[RECORDED INFORMATION Boundary: Start]

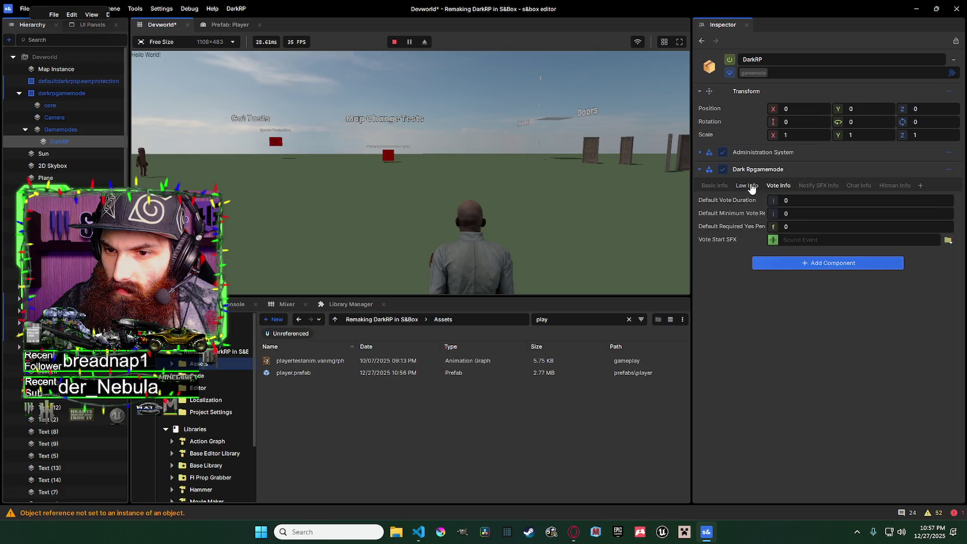
pyautogui.click(750, 187)
# Step: Select the spawned Player in Hierarchy and its Player Controller child object
pyautogui.scroll(-1, 825, 262)
pyautogui.scroll(-5, 64, 117)
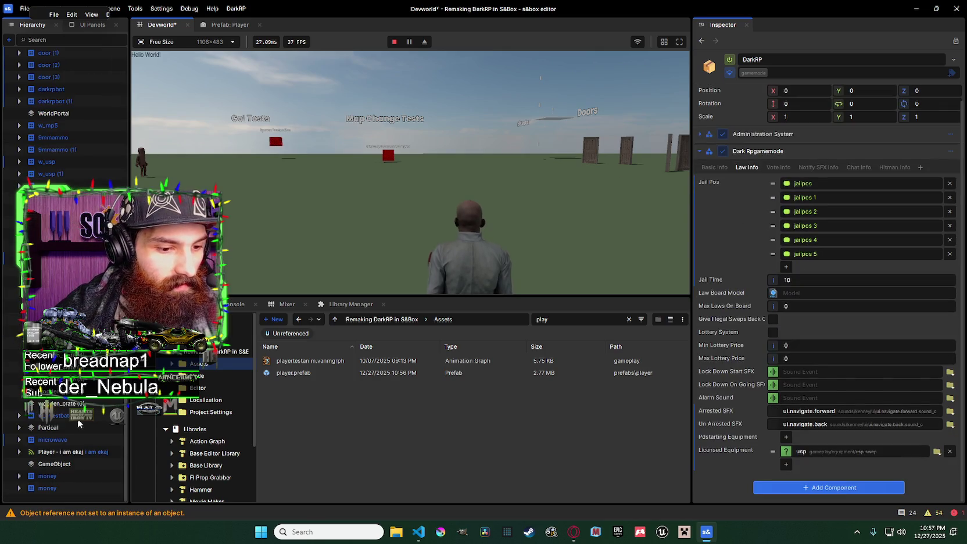
pyautogui.click(75, 451)
pyautogui.click(19, 451)
pyautogui.click(58, 464)
# Step: Show the player's Player Hotbar Info, then run the Debug tab's arrest test
pyautogui.scroll(-10, 852, 260)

[RECORDED INFORMATION Boundary: End]

Hand back exactly the lines from the one with "pyautogui.scroll(-5, 64, 117)" through the last line of the data above, both ends included, with every picture left out.

RESULT FOR THIS EXERCISE >>
pyautogui.scroll(-5, 64, 117)
pyautogui.click(75, 451)
pyautogui.click(19, 451)
pyautogui.click(58, 464)
# Step: Show the player's Player Hotbar Info, then run the Debug tab's arrest test
pyautogui.scroll(-10, 852, 260)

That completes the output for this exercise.